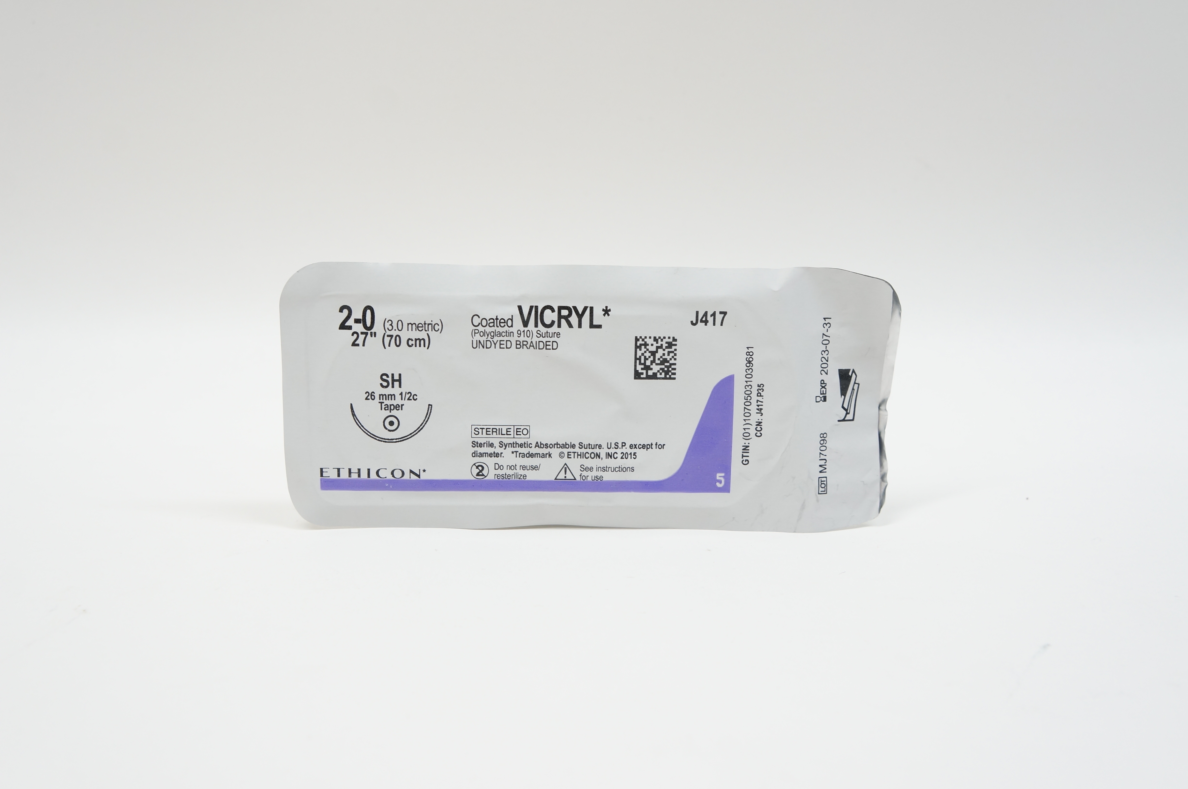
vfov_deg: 34.1
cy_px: 394
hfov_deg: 49.6
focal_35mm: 39
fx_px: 1286
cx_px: 594
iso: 400
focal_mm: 26
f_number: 6.3
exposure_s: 1/50
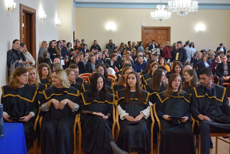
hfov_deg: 35.1
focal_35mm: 57
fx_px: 364
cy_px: 77
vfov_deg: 23.8
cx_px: 115
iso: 900
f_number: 4.8
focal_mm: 38
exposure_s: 1/60
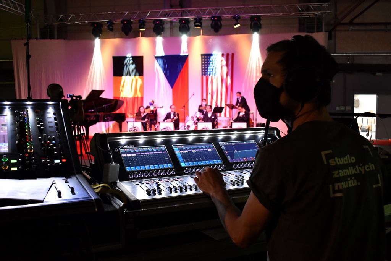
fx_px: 375
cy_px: 130
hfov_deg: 55.1
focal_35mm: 34
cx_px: 196
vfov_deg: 38.4
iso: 1800
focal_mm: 23
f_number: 3.8
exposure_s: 1/40
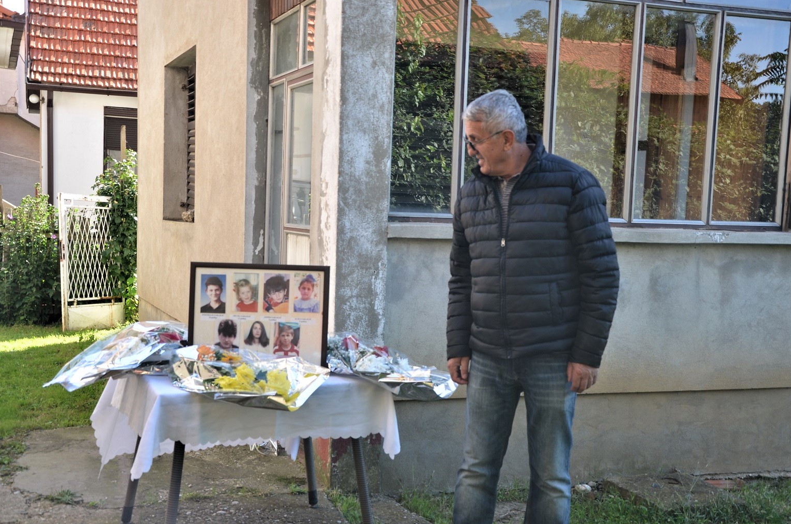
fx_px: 1030
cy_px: 269
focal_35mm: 47
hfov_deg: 42.0
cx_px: 393
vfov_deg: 28.5
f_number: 5.6
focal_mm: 30
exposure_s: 1/125
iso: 200
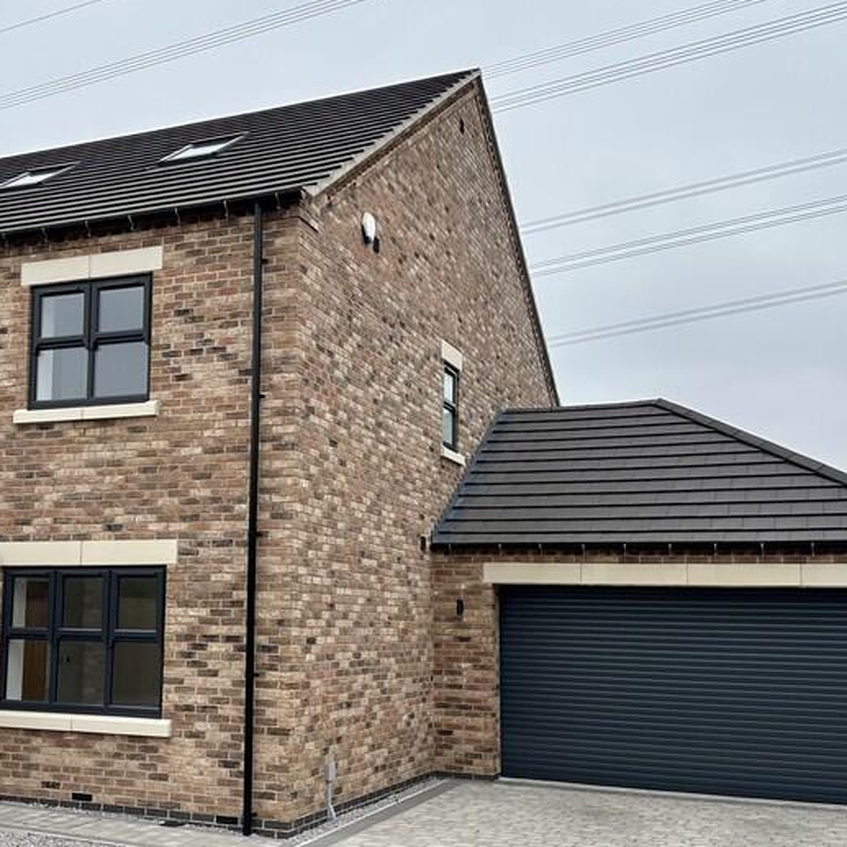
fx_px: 1163
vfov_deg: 39.9
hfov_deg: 39.4
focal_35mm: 42
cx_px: 259
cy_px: 491
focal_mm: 6.86
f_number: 1.78
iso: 80
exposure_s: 1/850
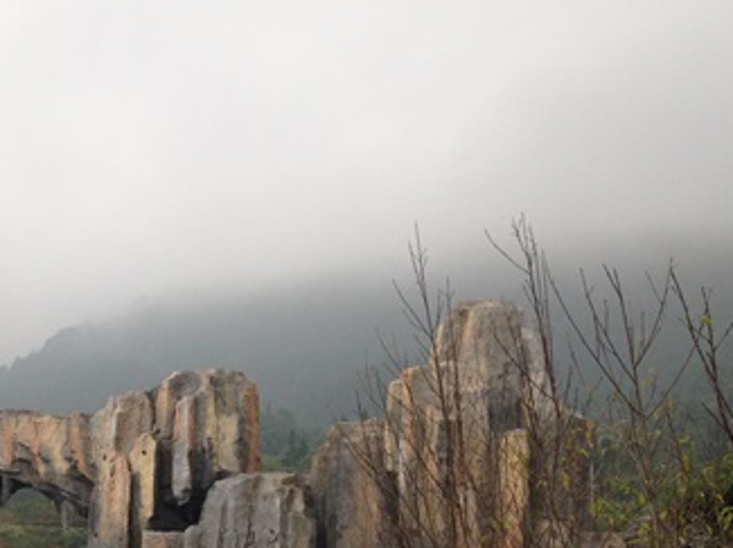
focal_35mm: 61
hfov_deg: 30.8
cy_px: 447
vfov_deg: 23.6
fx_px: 1290
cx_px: 131
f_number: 2.4
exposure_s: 1/120
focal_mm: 4.12
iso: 64
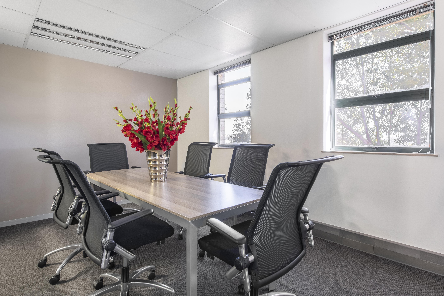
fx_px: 247
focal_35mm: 20
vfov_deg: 61.9
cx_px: 229
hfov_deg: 84.0
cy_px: 142
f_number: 16
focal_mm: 19
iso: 500
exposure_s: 1/2
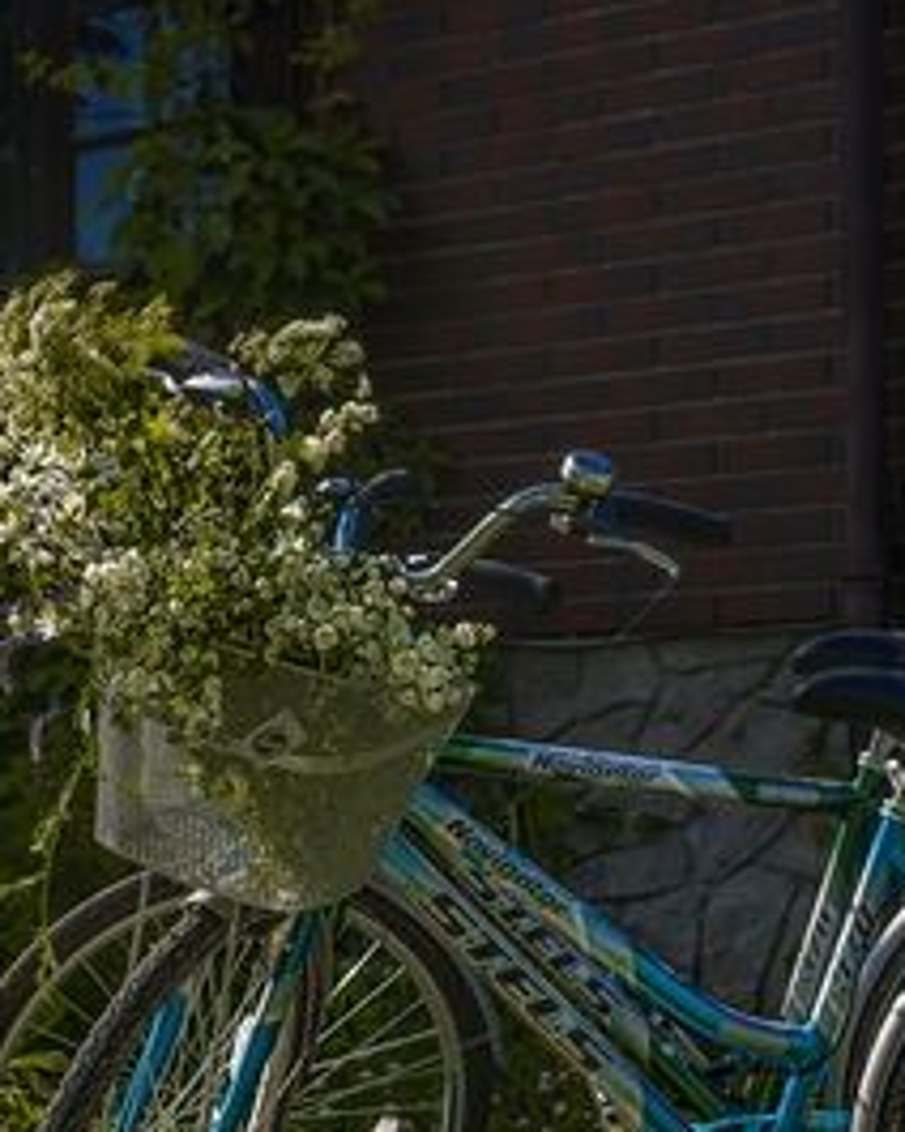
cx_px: 201
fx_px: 3415
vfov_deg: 18.8
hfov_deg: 15.0
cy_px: 555
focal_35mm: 102
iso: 125
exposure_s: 1/320
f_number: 4
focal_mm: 36
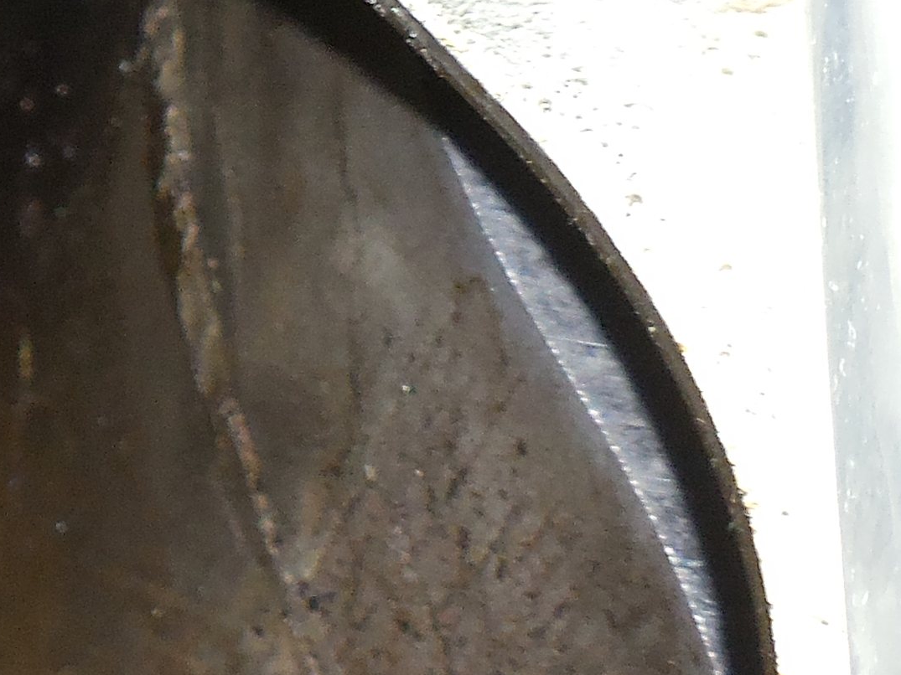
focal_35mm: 420
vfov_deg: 3.5
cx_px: -815
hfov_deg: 4.7
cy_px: 253
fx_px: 10931
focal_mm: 17.7
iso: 280
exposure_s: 1/60
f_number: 5
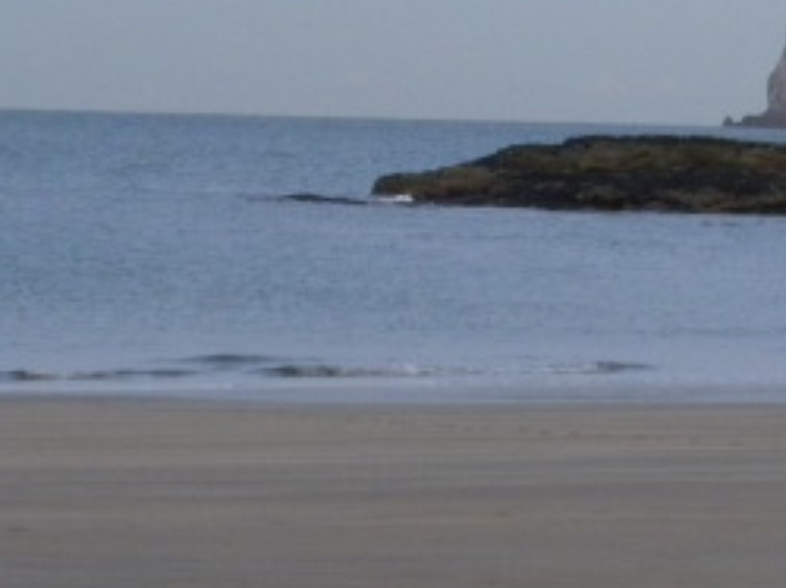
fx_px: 8371
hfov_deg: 5.4
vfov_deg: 4.0
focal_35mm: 369
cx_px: 921
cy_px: -72
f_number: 4.5
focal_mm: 25.7
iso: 400
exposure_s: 1/27
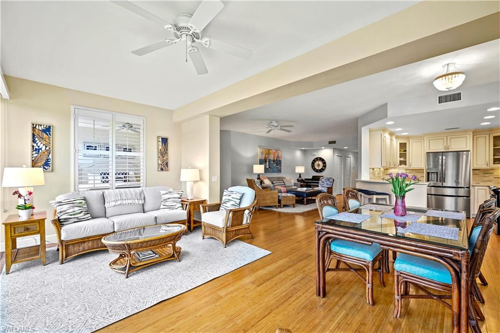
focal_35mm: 15
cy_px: 166
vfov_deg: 77.2
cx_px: 250
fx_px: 208
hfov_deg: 100.4
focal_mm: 15
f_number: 8
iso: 100
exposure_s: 1/1.25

■ ■ ■ ■ ■ ■ ■

● **PROBLEM**:
Each line from the one that contains "focal_35mm: 15" through the last line of the listing above should be written out exactly, and no other line.

● **RESULT OF THE TASK**:
focal_35mm: 15
cy_px: 166
vfov_deg: 77.2
cx_px: 250
fx_px: 208
hfov_deg: 100.4
focal_mm: 15
f_number: 8
iso: 100
exposure_s: 1/1.25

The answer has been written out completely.